**Problemas por resolver:**
1. ¿Qué caso pone como ejemplo el texto sobre las curaciones de Jesús para mostrar que Dios a veces sana de lejos?
2. Traduce al inglés esta oración del texto sobre las curaciones de Jesús: "La sanación física no es lo más importante: es como una añadidura a la salvación."
3. Devuelve sin cambios el fragmento del texto sobre las curaciones de Jesús que empieza con "Notemos que el" y sigue hasta "el bienestar espiritual.".
------ Texto para analizar
Muchas curaciones y unas cuantas revivificaciones, realizó Jesús entre sus milagros. El Evangelio de hoy nos trae una curación y una revivificación conectadas entre sí.
En efecto, nos cuenta el Evangelio que el Señor sintió que un poder milagroso había salido de Él, por lo que preguntó -como si no lo supiera- quién le había tocado el manto. Se detuvo hasta que logró que la mujer se identificara. Y al tenerla postrada frente a Él, le reconoce la fortaleza de su fe cuando le dice: “Tu fe te ha salvado”.
Notemos que el Señor no le dice que su fe la había “sanado”, sino que la había “salvado”. Y es así, porque toda sanación física en que reconocemos la intervención divina -y en todas interviene Dios, aunque no nos demos cuenta- no sólo sana, sino que salva. La sanación física no es lo más importante: es como una añadidura a la salvación. Si no hay cambio interior del alma, por la fe y la confianza en Dios, de poco o nada sirve la sanación física para el bienestar espiritual.
En cuanto a las curaciones, otra cosa importante de revisar son las muchas maneras cómo Dios sana. Unas veces puede sanar en forma directa y milagrosa, como este caso de la hemorroísa: con sólo tocarlo. Otras veces usa medios materiales, como el caso del ciego, cuando tomó tierra la mezcló con saliva e hizo un barro que untó en los ojos del ciego. Otras veces no usa ningún medio, sino su palabra o su deseo. Unas veces sana de lejos, como al criado del Centurión. Unas veces sana enseguida, otras veces progresivamente, como el caso de los 10 leprosos, que se dieron cuenta que iban sanando mientras iban por el camino a presentarse a las autoridades.
Lo importante es saber que en toda sanación interviene Dios, aunque ni médicos ni pacientes lo consideren, es así: Dios sana directa o indirectamente. Toda sanación es un milagro en que Dios permanece anónimo… si no nos queremos dar cuenta de su intervención.
Esa “pobreza” de Cristo, ese rebajarse hasta parecer ser un cualquiera, esa “pobreza” por la que murió, nos ha hecho a nosotros “ricos”, muy ricos, en gracias espirituales. Porque por la redención que obró con su muerte en cruz nos hizo herederos de una riqueza infinita, que no se acaba nunca y que dura para siempre: la Vida Eterna.
------------
------ Filas mostradas
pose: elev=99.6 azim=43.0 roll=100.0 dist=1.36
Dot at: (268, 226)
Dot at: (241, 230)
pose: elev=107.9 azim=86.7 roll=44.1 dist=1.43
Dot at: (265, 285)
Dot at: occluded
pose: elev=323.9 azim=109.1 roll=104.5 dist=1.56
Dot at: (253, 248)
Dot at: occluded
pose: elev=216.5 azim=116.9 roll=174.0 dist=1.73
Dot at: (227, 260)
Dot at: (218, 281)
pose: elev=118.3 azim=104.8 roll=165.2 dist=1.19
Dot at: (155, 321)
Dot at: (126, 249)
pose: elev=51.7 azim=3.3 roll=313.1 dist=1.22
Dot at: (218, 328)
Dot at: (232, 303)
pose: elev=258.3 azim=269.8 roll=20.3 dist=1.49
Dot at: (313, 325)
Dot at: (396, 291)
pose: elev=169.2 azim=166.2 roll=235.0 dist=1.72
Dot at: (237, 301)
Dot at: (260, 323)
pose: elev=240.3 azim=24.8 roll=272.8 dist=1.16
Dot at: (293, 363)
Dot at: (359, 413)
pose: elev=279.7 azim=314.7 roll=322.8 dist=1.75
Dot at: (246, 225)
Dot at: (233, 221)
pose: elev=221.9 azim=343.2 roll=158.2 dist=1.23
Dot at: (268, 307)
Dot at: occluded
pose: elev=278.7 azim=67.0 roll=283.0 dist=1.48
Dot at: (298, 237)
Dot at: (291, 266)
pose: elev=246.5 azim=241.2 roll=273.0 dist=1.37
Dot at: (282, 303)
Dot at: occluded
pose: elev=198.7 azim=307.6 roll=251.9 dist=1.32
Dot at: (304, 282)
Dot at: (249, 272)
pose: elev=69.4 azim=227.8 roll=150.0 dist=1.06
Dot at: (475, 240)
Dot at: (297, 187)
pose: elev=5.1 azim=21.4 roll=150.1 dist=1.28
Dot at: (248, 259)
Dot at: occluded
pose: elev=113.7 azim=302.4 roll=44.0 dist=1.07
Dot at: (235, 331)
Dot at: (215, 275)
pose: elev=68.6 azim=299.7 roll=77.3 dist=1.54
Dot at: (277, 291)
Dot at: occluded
------------
**Resultados del ejercicio:**
1. La curación del criado del Centurión.

2. Physical healing is not the most important thing: it is like an addition to salvation.

3.
Notemos que el Señor no le dice que su fe la había “sanado”, sino que la había “salvado”. Y es así, porque toda sanación física en que reconocemos la intervención divina -y en todas interviene Dios, aunque no nos demos cuenta- no sólo sana, sino que salva. La sanación física no es lo más importante: es como una añadidura a la salvación. Si no hay cambio interior del alma, por la fe y la confianza en Dios, de poco o nada sirve la sanación física para el bienestar espiritual.